Kris: We had to beg, borrow and steal! It showed us how tight-knit the communities in Wales are. After explaining the project to all the people that owned the locations, they were more than happy to give us the locations for free. Some even made us food!
Getting the locals of the towns we visited involved was a great part of making the film. We had people coming out of their houses asking us about the project. They were thrilled that we were showcasing their local area.
Lewis: There’s an underdog, small-town, dustbowl community mentality in Western films that we intentionally draw comparison to with our Valleys setting. There’s no version of this film that isn’t set in south Wales, even if we had all the money in the world. This was always a Welsh film about Welsh communities.

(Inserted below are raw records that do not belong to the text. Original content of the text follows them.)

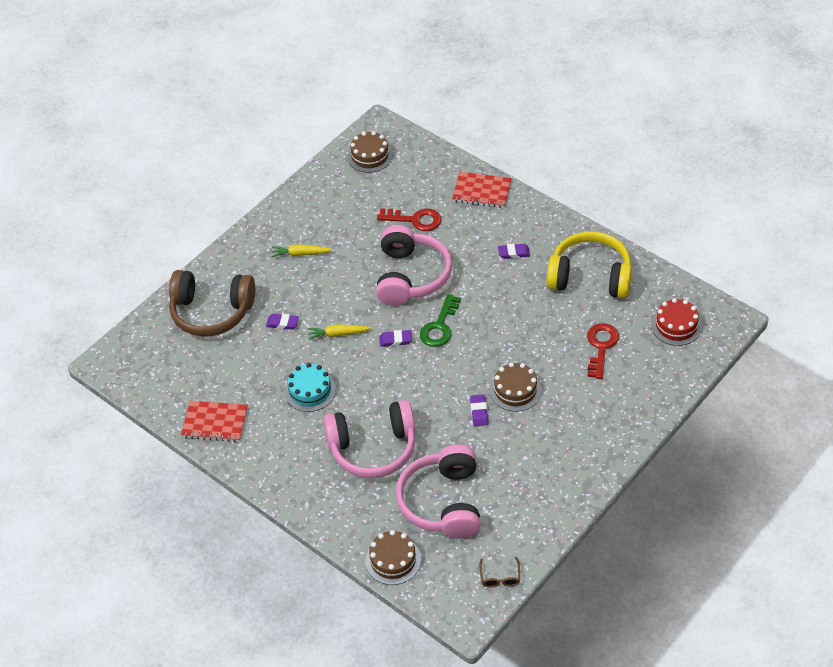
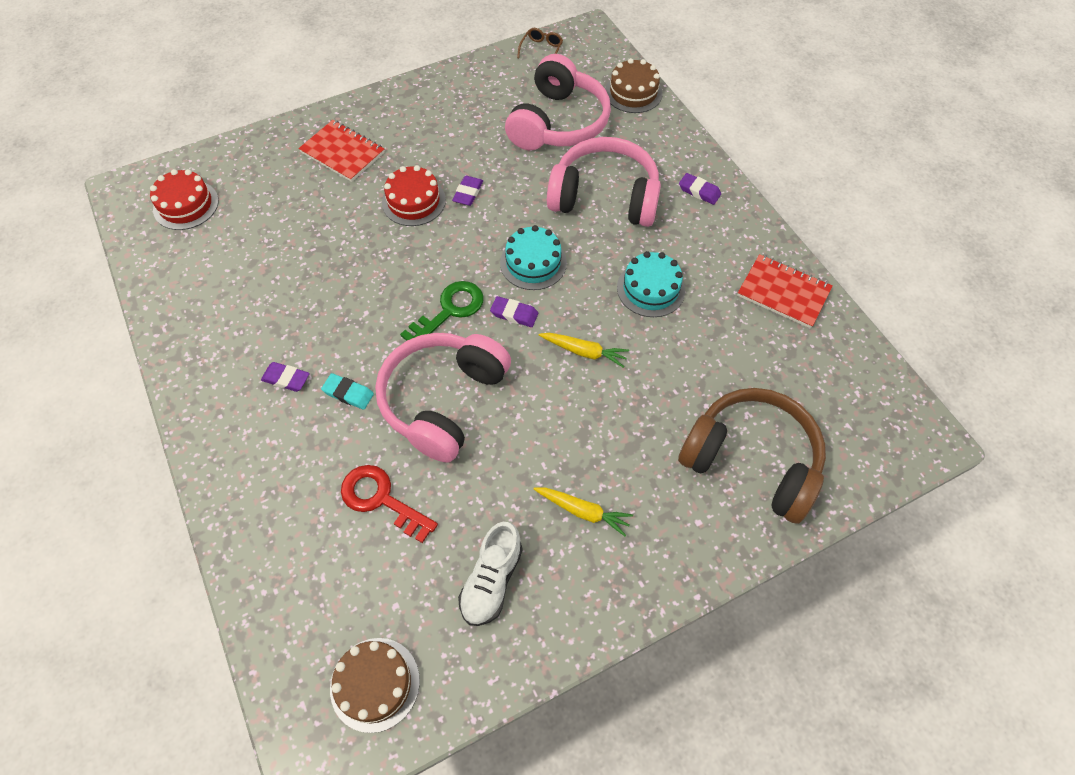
camera: 160 degrees left, 10 degrees up
(282, 323) = (653, 398): purple eraser -> purple eraser (699, 191)
(335, 209) = (491, 580): none -> white shoe
(401, 378) = (533, 262): none -> turquoise cake
(470, 259) = (348, 393): none -> turquoise eraser
(481, 191) = (251, 510): red notebook -> red notebook (343, 152)
(515, 390) = (413, 201): brown cake -> red cake
(590, 276) = (222, 303): yellow headphones -> none
(601, 347) = (285, 213): red key -> none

Having debuted in plot-based films with Campfire Story, which uses the horror genre for its inspiration, do you feel the short format works especially well for works like that and Showdown, which kind of pay tribute to particular styles?

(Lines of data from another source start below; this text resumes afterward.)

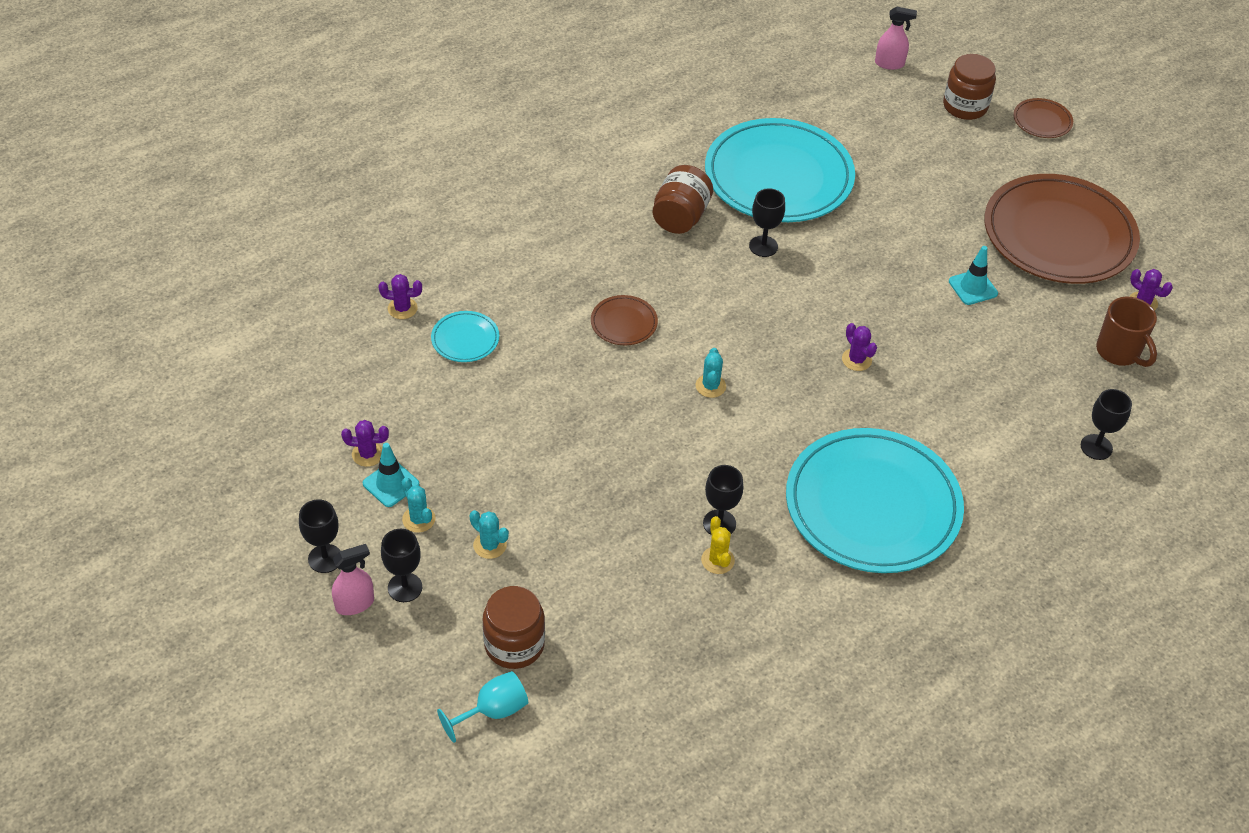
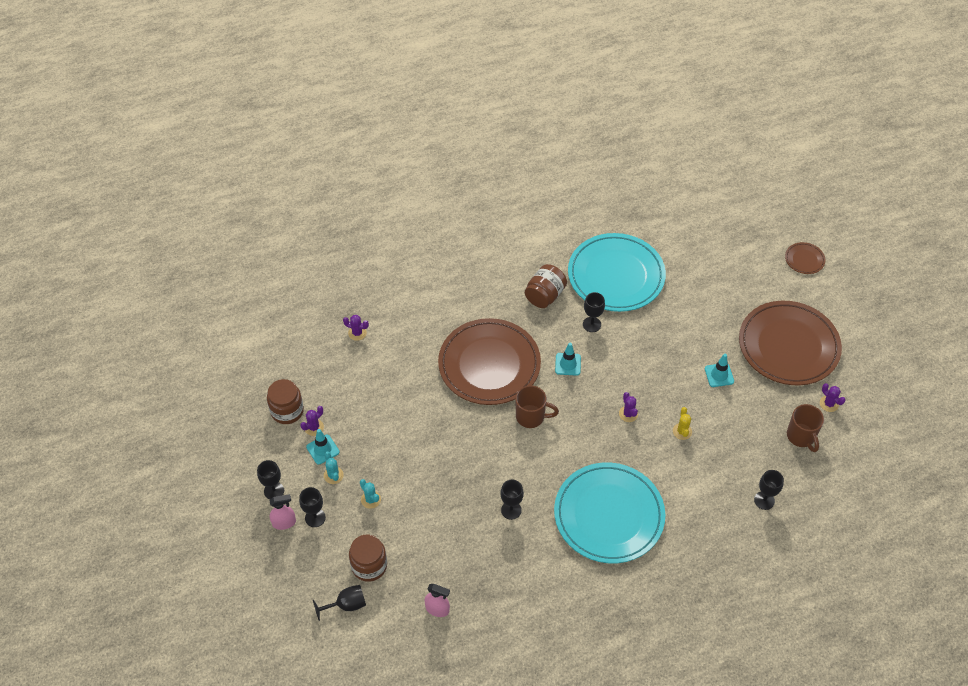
camera: 15 degrees right, 5 degrees up
(368, 454) = (314, 427): purple cactus -> purple cactus turned 60 degrees counterclockwise
(465, 339) = (390, 360): turquoise plate -> none
(493, 711) = (346, 605): turquoise goblet -> black goblet
(624, 323) = (489, 364): brown plate -> brown plate, size x2.42
(710, 386) = (531, 417): turquoise cactus -> brown mug
(717, 560) = (503, 534): yellow cactus -> yellow cactus (682, 431)
(744, 305) = (568, 364): none -> turquoise traffic cone
(889, 64) = (714, 202): pink spray bottle -> pink spray bottle (437, 609)
(965, 106) = (755, 241): brown jar -> brown jar (287, 411)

Lewis: The truth is it’s hard to do anything in the short film format. You have to be so precise with your structure and economical with how you tell the story – it’s brutal. But perhaps a unique insight on a specific genre does hold the key to unlocking that format for filmmakers.
Showdown won a number of awards, in Wales and internationally, but last year I guess the ceremonies were online-only…
Kris: We were only able to attend one event, the Cardiff International Film Festival, and what an event that was! Unfortunately, the rest of the festivals did end up online. On the topic of film festivals, myself and Lewis have, after many years of talking about it, decided to create a new film festival of our own. At the moment we are doing our research before branding the festival, but I think our vision for it will be like no other in the UK.
Lewis: When Showdown premiered we were holding screenings in independent Welsh cinemas and everyone wanted a piece of the action. Since we’ve had festival success we’ve been unable to celebrate with our cast and crew as lockdown hit, but they know how much we love them and are celebrating with us in spirit.
Has Showdown’s reception to date fulfilled your ambitions for it?
Lewis: The reception has been incredible from the autistic community, which was a worry going in. We did our research, listened to our autistic actors, and that really seems to have paid off.
Any other films in the works at Fine Rolling Media?
Kris: Our latest short documentary Riptide follows a local Welsh surfer and his community as we relive some of his incredible stories from the past.
Lewis: He battles against the current of modern life in order to fight cancer and rediscover what is truly important.
I’ve also released two films during lockdown. One was selected to screen at the 2020 Iris Prize festival: Lifeline, about two self-isolating office workers, both lonely in their own way, who connect via a series of progress reports. Each becoming the other’s lifeline to a world beyond quarantine.
The other is a documentary, Best Foot Forward, which follows two Welsh families overcoming personal obstacles to run the first ever ‘virtual’ Nos Galan Road Race. It aired live on New Year’s Eve to keep the legend of the race alive, as it was unable to take place for the first time in generations due to COVID restrictions.